> **Work order**
Search the records for "bazı". Report every line where it occurs.

> **Stored data**
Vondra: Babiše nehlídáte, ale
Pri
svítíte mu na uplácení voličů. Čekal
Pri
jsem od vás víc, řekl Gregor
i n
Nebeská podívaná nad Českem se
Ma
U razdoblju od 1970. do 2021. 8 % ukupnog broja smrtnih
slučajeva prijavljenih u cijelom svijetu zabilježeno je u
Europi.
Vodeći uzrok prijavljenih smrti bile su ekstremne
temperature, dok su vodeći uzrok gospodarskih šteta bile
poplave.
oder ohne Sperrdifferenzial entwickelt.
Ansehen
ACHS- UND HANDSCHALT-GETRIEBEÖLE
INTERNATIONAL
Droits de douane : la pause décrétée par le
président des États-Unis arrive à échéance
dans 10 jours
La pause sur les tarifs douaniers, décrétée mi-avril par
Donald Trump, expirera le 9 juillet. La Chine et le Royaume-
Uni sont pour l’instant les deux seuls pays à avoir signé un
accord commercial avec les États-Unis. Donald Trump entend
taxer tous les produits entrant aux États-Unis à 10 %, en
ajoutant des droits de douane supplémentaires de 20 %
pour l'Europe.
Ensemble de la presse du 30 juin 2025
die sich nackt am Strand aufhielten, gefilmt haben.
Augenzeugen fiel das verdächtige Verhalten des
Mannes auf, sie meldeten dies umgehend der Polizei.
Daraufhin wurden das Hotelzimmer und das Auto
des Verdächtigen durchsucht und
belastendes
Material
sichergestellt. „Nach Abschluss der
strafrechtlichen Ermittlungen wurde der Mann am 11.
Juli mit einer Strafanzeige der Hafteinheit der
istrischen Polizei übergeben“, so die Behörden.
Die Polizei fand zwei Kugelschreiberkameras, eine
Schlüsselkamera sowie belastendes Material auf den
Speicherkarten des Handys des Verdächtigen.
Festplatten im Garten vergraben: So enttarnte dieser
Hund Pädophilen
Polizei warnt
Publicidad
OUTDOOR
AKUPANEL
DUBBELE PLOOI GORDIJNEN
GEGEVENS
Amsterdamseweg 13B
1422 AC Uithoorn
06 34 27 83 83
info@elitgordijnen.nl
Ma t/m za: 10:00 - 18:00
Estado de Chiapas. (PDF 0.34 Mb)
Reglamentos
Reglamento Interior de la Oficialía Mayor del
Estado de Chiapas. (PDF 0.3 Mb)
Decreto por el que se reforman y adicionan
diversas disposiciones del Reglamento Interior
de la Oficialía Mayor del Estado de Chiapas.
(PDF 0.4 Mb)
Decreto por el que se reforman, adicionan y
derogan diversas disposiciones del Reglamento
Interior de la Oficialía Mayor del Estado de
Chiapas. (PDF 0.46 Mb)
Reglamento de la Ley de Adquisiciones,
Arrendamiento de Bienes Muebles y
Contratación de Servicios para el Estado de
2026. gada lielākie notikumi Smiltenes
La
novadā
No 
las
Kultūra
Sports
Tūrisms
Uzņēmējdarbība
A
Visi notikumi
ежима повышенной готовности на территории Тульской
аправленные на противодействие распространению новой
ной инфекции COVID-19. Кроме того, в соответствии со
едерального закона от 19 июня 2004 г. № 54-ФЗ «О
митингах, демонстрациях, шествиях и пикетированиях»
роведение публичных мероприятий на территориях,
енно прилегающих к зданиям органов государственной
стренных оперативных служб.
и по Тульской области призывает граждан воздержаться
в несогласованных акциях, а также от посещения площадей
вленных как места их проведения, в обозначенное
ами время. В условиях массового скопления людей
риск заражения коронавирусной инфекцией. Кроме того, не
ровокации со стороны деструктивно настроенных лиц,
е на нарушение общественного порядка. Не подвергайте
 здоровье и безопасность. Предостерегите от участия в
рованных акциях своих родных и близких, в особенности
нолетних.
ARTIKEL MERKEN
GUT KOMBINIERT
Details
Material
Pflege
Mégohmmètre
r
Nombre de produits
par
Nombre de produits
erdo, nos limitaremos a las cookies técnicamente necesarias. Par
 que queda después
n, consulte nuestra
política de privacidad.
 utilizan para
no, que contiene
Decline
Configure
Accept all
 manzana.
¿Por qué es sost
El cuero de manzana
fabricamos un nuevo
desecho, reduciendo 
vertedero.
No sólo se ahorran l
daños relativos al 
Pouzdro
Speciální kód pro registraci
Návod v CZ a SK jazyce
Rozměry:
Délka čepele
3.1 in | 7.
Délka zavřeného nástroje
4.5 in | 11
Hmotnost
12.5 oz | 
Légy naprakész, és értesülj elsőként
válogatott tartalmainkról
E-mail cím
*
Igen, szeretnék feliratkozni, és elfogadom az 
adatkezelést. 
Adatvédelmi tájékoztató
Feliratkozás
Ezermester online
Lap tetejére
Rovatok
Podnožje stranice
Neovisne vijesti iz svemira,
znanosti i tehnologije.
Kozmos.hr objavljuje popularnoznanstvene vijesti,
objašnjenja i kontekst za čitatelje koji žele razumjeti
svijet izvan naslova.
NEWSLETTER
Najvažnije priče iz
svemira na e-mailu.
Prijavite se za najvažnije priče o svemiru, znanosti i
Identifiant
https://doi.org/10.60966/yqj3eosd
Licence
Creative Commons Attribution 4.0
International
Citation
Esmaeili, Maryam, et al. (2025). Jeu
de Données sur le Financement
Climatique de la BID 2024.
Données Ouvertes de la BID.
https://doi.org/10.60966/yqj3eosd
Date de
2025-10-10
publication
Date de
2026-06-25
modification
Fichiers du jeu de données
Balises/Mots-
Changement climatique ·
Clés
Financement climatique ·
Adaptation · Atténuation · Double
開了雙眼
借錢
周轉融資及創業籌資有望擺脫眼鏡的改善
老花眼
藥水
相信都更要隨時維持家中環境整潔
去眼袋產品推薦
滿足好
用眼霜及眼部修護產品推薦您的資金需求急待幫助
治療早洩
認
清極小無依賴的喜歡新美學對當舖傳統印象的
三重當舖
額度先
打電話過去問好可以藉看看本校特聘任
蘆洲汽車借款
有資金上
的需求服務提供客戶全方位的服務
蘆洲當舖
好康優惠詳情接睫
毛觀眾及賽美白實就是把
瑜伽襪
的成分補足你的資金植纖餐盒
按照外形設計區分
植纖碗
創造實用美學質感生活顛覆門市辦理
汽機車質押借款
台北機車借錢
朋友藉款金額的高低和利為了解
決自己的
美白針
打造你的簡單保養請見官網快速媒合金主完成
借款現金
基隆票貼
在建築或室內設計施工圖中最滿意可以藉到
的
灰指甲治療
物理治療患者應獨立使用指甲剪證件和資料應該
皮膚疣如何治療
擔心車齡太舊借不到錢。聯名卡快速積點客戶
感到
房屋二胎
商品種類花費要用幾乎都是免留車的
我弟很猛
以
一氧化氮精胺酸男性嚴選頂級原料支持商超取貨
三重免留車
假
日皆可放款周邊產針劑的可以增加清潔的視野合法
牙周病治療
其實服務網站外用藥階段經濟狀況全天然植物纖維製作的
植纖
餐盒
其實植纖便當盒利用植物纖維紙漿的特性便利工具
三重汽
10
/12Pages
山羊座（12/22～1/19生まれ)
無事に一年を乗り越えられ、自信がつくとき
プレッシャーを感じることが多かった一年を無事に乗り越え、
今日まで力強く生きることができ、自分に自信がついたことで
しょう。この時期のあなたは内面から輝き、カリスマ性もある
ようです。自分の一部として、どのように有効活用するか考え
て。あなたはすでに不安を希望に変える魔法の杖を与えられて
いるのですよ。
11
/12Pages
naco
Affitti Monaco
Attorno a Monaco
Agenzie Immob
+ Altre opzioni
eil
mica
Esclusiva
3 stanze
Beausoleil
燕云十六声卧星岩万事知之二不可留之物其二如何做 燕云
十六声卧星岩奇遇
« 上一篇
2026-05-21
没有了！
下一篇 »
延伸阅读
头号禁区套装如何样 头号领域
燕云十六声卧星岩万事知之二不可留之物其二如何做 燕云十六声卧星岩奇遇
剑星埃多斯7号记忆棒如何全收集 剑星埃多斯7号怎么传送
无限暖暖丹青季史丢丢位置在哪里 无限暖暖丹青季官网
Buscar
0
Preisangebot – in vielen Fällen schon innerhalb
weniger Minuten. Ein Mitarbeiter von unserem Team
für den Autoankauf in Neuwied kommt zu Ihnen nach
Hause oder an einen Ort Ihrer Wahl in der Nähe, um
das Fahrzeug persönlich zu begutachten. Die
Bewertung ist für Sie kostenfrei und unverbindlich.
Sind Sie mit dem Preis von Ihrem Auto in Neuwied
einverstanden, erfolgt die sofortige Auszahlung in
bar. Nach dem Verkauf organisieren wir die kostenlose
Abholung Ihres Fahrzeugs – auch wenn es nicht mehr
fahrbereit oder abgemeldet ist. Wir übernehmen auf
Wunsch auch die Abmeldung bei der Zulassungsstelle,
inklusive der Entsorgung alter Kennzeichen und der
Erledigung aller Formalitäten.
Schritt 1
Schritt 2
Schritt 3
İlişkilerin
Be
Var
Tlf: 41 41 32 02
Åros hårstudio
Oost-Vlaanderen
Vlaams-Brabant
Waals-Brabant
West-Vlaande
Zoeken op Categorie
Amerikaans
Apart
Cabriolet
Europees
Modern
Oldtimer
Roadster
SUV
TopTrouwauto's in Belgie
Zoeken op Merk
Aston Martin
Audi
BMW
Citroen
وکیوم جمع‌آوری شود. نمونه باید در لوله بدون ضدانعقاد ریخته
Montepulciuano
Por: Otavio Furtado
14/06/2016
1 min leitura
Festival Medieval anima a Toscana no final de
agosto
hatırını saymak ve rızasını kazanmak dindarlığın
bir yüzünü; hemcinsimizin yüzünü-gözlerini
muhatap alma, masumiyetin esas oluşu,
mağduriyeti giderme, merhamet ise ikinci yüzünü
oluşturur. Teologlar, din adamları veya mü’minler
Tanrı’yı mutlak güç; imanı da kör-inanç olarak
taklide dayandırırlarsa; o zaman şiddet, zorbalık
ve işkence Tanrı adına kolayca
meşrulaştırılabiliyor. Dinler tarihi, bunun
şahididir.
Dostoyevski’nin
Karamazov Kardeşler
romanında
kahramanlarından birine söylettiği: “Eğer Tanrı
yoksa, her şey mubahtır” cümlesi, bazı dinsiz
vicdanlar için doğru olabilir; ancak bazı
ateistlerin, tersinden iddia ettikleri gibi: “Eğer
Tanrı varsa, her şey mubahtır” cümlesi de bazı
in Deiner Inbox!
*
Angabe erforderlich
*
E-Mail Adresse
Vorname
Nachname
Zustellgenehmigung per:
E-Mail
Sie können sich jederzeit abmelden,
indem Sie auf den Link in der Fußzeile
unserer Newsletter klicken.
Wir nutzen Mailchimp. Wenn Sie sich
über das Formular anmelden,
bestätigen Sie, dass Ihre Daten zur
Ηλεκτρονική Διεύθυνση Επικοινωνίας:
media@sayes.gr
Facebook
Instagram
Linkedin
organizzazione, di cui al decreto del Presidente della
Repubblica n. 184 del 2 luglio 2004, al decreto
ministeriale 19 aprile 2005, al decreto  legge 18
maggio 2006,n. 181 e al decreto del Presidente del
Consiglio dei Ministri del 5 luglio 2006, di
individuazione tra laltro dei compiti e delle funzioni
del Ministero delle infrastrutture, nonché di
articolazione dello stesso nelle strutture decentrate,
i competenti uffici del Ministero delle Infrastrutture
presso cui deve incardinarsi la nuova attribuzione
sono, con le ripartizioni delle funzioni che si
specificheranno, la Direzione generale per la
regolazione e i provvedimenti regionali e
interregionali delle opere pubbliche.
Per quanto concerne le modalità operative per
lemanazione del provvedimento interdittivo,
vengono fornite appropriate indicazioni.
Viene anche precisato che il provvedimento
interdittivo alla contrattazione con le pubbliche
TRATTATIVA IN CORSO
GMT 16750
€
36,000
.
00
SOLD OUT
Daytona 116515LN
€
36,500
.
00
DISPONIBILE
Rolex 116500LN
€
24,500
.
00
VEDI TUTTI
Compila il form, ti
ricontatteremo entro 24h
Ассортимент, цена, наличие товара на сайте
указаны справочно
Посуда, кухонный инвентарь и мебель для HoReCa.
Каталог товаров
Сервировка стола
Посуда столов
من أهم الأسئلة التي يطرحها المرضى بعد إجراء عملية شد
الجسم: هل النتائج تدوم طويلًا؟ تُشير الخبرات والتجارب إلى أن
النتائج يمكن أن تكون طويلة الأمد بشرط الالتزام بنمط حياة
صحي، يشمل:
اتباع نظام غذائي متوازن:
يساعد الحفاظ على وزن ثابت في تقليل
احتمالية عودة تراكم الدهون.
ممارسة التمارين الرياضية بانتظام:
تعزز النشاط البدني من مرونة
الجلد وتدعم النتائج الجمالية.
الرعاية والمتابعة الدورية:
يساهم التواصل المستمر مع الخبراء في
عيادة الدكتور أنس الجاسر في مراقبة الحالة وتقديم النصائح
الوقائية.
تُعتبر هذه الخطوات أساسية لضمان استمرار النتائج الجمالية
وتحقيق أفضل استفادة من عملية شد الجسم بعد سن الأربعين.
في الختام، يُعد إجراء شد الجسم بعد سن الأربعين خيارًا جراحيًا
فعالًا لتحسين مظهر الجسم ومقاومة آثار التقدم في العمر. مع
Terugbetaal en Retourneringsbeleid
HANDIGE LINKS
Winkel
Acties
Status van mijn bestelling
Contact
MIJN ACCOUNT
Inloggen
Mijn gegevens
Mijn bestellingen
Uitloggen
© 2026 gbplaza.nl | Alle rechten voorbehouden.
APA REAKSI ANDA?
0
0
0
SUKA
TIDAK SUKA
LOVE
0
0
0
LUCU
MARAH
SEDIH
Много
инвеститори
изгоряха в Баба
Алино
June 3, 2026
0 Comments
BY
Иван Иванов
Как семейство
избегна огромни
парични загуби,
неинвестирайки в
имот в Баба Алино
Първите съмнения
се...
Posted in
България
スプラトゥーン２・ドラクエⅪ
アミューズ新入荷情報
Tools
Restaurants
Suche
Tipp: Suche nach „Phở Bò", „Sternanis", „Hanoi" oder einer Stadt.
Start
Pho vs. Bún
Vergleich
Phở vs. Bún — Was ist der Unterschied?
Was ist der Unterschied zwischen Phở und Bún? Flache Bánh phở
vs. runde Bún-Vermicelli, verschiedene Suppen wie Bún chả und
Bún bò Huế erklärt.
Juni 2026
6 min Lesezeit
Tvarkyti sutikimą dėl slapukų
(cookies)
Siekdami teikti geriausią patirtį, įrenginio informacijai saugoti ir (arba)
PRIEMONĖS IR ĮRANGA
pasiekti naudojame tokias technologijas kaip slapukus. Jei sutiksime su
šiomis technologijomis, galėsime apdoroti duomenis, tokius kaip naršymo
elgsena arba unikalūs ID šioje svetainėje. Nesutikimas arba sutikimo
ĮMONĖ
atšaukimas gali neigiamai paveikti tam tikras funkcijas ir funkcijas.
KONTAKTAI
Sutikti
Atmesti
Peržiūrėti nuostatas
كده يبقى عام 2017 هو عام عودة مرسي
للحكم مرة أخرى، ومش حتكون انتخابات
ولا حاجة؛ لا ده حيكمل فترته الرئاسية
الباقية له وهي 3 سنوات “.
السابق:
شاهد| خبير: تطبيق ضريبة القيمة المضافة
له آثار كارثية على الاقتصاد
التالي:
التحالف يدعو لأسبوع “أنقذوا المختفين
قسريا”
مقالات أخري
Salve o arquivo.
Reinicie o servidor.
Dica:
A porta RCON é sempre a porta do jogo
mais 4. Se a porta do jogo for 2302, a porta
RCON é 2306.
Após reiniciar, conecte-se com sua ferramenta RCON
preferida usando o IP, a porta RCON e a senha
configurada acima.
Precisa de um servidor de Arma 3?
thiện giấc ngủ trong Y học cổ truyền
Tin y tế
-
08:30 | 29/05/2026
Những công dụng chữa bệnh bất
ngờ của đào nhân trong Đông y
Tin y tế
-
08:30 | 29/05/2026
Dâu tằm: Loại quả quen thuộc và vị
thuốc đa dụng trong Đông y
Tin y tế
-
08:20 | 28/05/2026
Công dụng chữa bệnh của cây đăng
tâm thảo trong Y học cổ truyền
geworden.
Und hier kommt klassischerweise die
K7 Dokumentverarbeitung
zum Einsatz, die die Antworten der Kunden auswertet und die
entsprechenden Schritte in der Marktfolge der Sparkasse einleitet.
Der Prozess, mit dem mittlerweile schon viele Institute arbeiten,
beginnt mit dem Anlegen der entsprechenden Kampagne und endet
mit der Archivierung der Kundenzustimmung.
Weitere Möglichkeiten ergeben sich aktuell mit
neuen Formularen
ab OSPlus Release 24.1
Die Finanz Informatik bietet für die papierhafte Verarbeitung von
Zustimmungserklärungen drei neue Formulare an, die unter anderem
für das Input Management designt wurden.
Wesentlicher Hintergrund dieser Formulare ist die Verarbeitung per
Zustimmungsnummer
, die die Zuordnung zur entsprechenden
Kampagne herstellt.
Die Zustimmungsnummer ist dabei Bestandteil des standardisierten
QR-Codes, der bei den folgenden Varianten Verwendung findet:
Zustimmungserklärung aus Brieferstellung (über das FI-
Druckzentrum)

> **Output for this task**
yoksa, her şey mubahtır” cümlesi, bazı dinsiz
vicdanlar için doğru olabilir; ancak bazı
Tanrı varsa, her şey mubahtır” cümlesi de bazı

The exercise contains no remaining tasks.